= REQUIREMENTS =
Edit the records from the line containing "state / province: South Carolina" through the end of the records, replacing "locality" with "location" and leaving all else unchanged.

(Stored data entries)
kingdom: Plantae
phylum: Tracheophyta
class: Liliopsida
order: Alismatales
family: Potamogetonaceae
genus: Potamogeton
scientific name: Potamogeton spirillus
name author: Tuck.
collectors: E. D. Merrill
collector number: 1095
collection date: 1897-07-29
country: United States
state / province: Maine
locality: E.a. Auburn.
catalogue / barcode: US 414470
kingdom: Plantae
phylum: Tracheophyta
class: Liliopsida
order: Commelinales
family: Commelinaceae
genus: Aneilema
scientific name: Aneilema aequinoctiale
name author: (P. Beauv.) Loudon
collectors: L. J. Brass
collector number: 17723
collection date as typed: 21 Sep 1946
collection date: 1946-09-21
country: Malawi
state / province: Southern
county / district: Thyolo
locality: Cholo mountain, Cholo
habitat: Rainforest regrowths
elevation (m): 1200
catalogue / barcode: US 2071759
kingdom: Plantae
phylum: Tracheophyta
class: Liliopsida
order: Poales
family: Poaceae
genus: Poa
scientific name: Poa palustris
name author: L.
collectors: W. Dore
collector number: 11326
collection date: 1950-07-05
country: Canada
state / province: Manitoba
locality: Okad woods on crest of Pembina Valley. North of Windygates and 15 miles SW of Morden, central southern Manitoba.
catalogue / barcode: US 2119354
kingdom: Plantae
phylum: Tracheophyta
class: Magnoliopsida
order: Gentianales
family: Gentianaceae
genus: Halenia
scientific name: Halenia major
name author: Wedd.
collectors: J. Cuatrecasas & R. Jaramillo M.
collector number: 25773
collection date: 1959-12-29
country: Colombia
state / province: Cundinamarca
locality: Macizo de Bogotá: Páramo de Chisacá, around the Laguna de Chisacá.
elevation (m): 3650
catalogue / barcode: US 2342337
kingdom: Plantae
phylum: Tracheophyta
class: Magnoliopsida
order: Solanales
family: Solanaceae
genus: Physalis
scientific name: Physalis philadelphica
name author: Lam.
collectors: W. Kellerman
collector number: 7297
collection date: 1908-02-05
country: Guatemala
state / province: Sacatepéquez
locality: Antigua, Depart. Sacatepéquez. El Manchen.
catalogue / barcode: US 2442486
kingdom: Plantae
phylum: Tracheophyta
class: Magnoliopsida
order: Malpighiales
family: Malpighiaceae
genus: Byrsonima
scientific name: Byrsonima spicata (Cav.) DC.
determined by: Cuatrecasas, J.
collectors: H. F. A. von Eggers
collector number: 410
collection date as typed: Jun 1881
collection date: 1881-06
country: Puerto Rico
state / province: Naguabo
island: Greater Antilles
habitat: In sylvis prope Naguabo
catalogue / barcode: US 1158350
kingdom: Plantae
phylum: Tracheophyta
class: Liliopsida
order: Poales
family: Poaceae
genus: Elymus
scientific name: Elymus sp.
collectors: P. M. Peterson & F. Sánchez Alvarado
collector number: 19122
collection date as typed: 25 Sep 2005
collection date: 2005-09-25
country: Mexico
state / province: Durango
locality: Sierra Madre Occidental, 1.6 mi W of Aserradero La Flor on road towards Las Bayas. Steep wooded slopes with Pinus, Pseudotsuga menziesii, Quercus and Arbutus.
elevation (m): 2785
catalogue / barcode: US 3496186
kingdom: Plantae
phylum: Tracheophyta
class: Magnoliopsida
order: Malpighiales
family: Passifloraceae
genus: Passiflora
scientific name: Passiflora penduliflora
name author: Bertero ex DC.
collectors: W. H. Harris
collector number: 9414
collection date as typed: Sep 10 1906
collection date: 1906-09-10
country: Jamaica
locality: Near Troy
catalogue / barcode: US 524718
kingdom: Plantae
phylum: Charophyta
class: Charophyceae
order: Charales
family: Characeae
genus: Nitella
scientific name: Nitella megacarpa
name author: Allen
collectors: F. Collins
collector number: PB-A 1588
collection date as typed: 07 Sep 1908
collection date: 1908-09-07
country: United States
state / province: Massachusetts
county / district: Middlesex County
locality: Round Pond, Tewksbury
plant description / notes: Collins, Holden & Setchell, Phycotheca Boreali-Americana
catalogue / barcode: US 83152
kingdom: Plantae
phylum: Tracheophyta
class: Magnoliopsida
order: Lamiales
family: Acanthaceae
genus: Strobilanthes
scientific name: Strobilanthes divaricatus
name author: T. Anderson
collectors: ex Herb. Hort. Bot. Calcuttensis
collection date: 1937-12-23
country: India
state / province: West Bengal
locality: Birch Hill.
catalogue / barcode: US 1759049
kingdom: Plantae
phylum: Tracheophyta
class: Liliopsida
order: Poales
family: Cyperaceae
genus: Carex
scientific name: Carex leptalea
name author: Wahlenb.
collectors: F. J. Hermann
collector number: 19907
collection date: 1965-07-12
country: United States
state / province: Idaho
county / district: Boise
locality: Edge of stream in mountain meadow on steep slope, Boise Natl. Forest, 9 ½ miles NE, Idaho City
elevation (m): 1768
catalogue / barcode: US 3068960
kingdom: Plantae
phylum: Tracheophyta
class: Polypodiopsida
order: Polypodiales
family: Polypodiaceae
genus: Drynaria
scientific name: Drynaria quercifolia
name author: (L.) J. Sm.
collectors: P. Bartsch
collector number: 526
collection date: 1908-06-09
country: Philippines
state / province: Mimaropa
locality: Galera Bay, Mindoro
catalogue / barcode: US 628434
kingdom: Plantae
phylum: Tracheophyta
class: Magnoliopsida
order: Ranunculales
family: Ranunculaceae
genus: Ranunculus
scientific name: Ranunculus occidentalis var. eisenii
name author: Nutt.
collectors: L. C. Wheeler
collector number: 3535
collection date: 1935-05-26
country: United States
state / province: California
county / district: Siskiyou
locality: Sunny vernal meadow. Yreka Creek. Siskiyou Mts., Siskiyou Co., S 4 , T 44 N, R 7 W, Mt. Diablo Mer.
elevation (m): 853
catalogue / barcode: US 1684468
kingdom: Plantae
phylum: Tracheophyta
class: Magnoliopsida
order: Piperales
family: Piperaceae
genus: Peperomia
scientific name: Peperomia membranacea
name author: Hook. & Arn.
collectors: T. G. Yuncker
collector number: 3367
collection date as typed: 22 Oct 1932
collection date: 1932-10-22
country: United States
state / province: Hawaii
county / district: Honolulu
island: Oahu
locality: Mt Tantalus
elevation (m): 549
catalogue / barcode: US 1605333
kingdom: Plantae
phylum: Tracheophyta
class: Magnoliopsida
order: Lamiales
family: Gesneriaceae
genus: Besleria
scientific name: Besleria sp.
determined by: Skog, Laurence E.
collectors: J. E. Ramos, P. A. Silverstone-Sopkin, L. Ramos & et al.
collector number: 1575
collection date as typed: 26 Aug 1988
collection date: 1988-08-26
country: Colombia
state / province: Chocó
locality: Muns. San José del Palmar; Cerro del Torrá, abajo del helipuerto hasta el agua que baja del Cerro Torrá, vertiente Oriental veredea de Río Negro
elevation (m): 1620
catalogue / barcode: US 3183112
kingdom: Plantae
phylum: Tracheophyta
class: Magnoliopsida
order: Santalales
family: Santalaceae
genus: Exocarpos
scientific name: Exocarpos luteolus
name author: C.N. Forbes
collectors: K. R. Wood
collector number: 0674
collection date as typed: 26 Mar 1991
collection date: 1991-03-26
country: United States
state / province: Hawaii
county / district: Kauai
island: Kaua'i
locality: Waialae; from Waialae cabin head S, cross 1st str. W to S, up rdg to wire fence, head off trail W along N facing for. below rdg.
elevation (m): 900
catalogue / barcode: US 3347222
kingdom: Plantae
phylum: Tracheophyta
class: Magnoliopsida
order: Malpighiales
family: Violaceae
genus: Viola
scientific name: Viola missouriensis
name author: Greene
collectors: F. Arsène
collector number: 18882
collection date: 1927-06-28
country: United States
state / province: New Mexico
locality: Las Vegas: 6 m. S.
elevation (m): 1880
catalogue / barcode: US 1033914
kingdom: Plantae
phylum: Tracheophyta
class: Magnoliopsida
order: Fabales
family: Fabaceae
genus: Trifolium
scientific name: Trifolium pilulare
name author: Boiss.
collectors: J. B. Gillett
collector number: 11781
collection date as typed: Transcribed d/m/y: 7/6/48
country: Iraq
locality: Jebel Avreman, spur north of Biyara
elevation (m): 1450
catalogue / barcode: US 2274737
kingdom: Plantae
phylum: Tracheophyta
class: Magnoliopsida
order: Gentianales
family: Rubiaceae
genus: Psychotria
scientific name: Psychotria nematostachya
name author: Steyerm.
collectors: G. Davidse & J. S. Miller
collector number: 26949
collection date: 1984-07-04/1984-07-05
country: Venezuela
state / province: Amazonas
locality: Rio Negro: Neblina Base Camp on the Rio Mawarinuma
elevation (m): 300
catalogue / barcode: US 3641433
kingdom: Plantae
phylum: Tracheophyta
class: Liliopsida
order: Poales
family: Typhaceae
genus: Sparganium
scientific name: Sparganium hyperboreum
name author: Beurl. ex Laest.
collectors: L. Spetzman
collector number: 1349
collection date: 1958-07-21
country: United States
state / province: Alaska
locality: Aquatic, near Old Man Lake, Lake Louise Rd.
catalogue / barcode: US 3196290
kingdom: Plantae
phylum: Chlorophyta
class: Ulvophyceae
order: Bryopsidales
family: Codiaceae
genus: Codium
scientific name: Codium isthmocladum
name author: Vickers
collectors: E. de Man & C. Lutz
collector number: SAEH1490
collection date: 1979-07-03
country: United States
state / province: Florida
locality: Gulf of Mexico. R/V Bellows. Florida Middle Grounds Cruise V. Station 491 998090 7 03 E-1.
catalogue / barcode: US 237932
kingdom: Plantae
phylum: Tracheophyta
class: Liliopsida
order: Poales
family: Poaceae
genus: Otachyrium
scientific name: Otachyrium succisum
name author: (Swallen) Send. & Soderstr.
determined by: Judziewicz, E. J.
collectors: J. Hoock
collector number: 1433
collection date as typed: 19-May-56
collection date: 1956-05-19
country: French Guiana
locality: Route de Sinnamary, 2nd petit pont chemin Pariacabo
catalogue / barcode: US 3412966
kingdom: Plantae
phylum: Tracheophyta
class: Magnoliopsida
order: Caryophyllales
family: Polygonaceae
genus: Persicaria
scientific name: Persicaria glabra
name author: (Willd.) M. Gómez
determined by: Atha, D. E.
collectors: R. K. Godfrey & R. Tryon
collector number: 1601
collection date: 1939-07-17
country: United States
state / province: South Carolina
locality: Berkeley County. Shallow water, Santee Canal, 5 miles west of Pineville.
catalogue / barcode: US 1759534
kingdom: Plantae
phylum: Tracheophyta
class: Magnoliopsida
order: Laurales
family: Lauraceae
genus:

= RESPONSE =
state / province: South Carolina
location: Berkeley County. Shallow water, Santee Canal, 5 miles west of Pineville.
catalogue / barcode: US 1759534
kingdom: Plantae
phylum: Tracheophyta
class: Magnoliopsida
order: Laurales
family: Lauraceae
genus:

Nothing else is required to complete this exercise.